Turing Fellows, Professor Anthony Cohn, who has a world-wide reputation for his work in spatial and temporal representation and reasoning, and Professor David Hogg, who specialises in computer vision and machine learning, worked to understand how a robot can learn human movements by simply observing them in an office environment.
To understand human activity, it’s important to look at the relationship between humans, the objects they interact with and the environment. This work was looking to learn about human activities taking place from long-term observation of a human populated environment (an office) by an autonomous mobile robot.
A mobile robot wandered around in the School of Computing at the University of Leeds to collect this data over time and then observed the patterns in the spatial and temporal relationships between objects and the humans. For example if one person makes a coffee, the pattern would be similar for another person who makes a coffee.
“A human is detected on its RBGD camera using off–the–shelf detectors which are convolutional neural networks trained on thousands of human poses – the result is a frame-by-frame representation of a human as a set of 15 body joint locations. The qualitative spatial relations then encode how the hands of the human are interacting with nearby objects in the environment,” explains Professor Cohn. “The system then learns activity models in an unsupervised manner.”
As well as human movement, the robot also needs to be able to detect and track objects in real time, which has been a challenging problem. Detecting and tracking arbitrary objects in real time from a robotic platform poses additional difficulties. Therefore to learn the position of interesting objects within an environment, the robot first had to pre-build a 3D model of its environment.
This work enables a robot to learn about what humans do and how, contributing to its model of human intelligence. Whilst the performance of state-of-the-art robot perception is still far from human-level perception, this project demonstrates that it is possible for robots to learn consistent and meaningful patterns of detailed 3D human body pose sequences using unsupervised learning methods from multiple human observations in real-world environments.
“Projects before this have used an application of AI, but this is hard core research into artificial intelligence and computer vision applied in a robot,” says Professor David Hogg.
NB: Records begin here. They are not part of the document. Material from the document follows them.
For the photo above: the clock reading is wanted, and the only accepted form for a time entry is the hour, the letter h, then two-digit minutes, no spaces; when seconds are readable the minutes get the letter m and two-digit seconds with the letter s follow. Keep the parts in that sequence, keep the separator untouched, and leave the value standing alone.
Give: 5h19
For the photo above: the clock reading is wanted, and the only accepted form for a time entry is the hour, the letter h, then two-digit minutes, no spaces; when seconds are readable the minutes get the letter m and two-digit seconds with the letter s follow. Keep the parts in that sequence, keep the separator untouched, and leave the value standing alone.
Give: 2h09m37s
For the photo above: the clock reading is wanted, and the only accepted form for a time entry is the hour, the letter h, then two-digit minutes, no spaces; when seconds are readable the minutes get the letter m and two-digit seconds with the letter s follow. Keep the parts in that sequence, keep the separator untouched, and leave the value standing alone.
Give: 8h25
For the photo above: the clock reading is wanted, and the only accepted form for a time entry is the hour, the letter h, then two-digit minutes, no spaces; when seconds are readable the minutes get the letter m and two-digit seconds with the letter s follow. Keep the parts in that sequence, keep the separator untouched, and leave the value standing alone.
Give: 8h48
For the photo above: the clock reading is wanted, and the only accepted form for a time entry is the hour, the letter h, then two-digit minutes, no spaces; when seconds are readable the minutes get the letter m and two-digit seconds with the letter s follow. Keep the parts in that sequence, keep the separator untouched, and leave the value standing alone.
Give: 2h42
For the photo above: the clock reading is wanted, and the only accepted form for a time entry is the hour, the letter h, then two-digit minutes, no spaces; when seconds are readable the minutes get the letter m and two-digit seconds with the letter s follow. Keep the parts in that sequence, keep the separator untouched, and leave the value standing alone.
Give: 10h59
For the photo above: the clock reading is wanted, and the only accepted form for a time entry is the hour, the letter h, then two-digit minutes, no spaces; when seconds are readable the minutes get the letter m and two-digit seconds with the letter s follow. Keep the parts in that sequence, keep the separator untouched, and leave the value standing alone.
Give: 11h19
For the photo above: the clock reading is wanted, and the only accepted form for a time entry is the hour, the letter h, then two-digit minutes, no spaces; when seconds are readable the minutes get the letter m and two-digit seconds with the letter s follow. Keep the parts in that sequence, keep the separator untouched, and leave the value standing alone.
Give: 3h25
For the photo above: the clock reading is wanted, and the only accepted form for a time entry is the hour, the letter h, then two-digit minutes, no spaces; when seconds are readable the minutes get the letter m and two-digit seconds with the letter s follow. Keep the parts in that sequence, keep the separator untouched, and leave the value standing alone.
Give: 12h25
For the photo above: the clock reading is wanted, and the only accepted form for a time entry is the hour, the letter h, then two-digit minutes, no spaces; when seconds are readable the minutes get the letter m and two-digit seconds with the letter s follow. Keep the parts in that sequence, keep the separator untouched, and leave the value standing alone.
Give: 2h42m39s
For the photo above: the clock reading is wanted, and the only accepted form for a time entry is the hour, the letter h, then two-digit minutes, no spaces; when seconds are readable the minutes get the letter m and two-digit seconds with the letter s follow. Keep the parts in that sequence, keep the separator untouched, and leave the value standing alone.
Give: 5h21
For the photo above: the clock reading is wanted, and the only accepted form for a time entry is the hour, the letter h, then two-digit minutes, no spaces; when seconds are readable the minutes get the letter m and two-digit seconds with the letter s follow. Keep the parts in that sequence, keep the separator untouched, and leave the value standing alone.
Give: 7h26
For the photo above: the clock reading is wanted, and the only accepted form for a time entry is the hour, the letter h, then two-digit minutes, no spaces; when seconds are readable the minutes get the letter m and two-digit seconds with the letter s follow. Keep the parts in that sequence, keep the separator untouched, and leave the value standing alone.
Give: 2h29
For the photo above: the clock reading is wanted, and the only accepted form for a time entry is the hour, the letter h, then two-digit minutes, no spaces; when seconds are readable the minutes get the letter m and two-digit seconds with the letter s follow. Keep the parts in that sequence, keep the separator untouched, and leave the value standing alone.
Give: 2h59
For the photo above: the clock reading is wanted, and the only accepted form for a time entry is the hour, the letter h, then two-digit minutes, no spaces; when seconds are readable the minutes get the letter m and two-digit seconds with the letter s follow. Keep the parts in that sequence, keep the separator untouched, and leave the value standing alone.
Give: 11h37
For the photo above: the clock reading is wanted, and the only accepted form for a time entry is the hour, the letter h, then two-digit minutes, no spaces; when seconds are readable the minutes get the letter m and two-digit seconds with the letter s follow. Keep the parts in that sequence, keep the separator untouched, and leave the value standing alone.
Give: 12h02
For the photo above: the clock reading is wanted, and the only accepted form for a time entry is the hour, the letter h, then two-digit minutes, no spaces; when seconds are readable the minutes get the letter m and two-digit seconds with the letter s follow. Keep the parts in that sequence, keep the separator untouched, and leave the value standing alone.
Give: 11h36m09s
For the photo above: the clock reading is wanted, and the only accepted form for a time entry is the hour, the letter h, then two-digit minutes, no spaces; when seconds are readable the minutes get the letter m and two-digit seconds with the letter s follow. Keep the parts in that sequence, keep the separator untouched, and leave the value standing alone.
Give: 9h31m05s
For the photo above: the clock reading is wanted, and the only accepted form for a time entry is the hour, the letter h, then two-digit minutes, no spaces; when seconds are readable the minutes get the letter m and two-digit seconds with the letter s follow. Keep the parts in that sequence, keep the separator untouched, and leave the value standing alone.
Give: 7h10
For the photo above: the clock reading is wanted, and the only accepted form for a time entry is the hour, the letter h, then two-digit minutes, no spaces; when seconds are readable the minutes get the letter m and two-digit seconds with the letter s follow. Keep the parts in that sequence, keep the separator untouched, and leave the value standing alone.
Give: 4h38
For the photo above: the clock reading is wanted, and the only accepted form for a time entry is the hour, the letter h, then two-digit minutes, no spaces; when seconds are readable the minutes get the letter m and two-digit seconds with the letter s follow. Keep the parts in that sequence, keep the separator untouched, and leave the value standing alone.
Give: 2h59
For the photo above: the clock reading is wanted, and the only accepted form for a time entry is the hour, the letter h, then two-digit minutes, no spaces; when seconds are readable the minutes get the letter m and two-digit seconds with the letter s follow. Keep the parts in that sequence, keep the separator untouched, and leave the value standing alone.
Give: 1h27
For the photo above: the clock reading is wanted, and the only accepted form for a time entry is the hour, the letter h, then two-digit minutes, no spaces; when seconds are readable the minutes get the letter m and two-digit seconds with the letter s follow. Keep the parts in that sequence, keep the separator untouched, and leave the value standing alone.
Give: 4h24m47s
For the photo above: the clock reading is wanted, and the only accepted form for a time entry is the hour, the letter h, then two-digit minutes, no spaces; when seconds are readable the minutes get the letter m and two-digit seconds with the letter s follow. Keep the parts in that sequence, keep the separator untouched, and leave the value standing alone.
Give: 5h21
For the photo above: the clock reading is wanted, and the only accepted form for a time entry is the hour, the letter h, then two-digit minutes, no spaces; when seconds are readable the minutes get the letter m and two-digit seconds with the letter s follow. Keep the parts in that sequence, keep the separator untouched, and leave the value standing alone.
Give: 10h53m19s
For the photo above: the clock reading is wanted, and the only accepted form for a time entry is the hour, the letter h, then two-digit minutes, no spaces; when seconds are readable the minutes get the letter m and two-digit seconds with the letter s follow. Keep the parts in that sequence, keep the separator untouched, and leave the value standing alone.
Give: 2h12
The mobile robot dataset has been made openly accessible (http://doi.org/10.5518/86) and open source software has been developed (qsrlib.readthedocs.org) to simplify the process of extracting spatio-temporal relationships from video data.
This work will help other human activity analysis researchers to move away from standard offline approaches where pre-processed visual data sets are used, to this solution which has been developed to generalise to real-world environments that mobile robots actually inhabit. These solutions provide exciting opportunities for the evolution of mobile robotics research in the long-term. Robots are becoming more and more widespread in everyday human-inhabited environments, rather than the traditional human-free factory settings where they have been deployed for many years; techniques such as these will mean that robots can learn about and interact with the humans they encounter in these environments.
This work was funded by the EU under the STRANDS project (600623) and formed the PhD work of Paul Duckworth who is now a postdoc at the University of Oxford, working in the robotics group of Prof Nick Hawes, who directed the STRANDS project when he was at Birmingham University.